La Mesa Territorial de Minerales Estratégicos y Críticos se adelantó en el municipio de Muzo, Boyacá / Foto: Suministrada.

San Pablo de Borbur
En el municipio de Muzo se llevó a cabo la Mesa Territorial de Minerales Estratégicos y Críticos, un espacio de diálogo convocado por el Ministerio de Minas que busca avanzar en la construcción del documento CONPES minero. La jornada contó con la presencia de la viceministra de Minas, Sorrel Aroca Rodríguez, y reunió a autoridades locales, empresas y comunidades de la región.
El alcalde de San Pablo de Borbur, Carlos Alberto Castellanos, destacó la importancia de este escenario para definir acciones concretas en torno al sector de la esmeralda, uno de los minerales estratégicos de mayor relevancia en el occidente de Boyacá.
“Fue una mesa técnica importante para poder definir acciones concretas, sobre todo en el sector de la esmeralda, que puede tener una incidencia importante a la hora de construir un documento cómplice para el sector minero, específicamente para minerales estratégicos y críticos. Desde allí nosotros siempre hemos expresado la preocupación en el territorio sobre la problemática social existente, que también la conocen.”, señaló el mandatario.
Cinco propuestas para el CONPES minero
Durante la mesa, el municipio de San Pablo de Borbur presentó cinco puntos que, según el alcalde, deben ser incluidos en el documento de política pública:
- Formalización y dignificación del minero: avanzar en procesos que reconozcan y fortalezcan el trabajo de los mineros tradicionales, garantizando derechos y condiciones dignas.

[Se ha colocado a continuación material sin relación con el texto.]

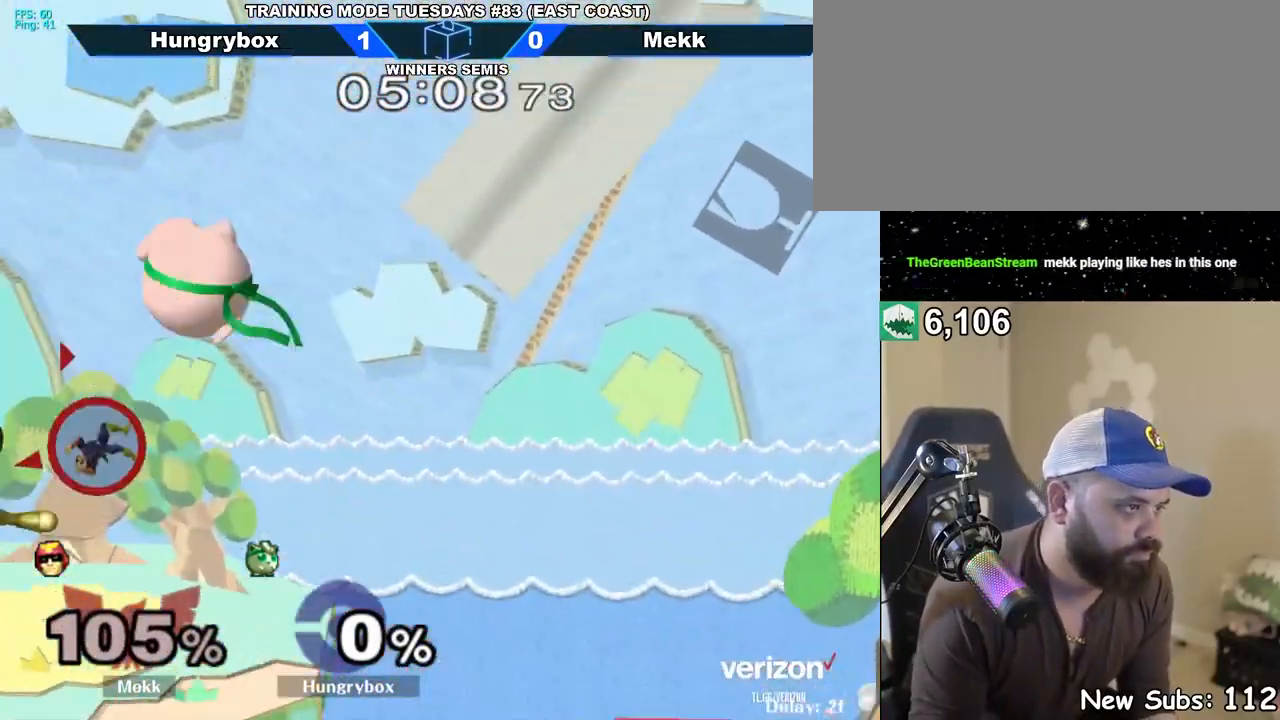
{"buttons": [], "left_stick": "down-right", "right_stick": "center", "events": [[67, "left_stick", "right"], [233, "left_stick", "center"], [417, "left_stick", "down"], [500, "left_stick", "down-right"]]}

- Inversión social en territorios productores: asegurar que las comunidades donde se extraen minerales estratégicos reciban compensaciones reales en infraestructura, educación y bienestar.
- Protección ambiental y conservación del agua: garantizar que la actividad minera sea sustentable y no comprometa los recursos naturales esenciales.
- Fortalecimiento de cadenas productivas: impulsar la capacitación y formación en talla, artesanía y actividades complementarias que generen valor agregado y empleo local.
- Articulación entre Estado, comunidad y empresas: superar la falta de coordinación que ha generado conflictos sociales, promoviendo confianza y cooperación entre actores.
El alcalde Castellanos resaltó que la cadena productiva de la esmeralda puede convertirse en un motor de empleo y desarrollo para la provincia de occidente de Boyacá.
“Si logramos aprovechar el valor agregado desde la región, tendremos más oportunidades de trabajo, fortaleceremos nuestra identidad y generaremos progreso en los municipios”, afirmó.
Finalmente, el mandatario reconoció que uno de los principales desafíos es la falta de articulación entre instituciones, empresas y comunidades.
“Cada actor tiene competencias distintas, pero no confluyen en un mismo propósito. Necesitamos confianza y coordinación para que la minería sea realmente un factor de desarrollo”, concluyó.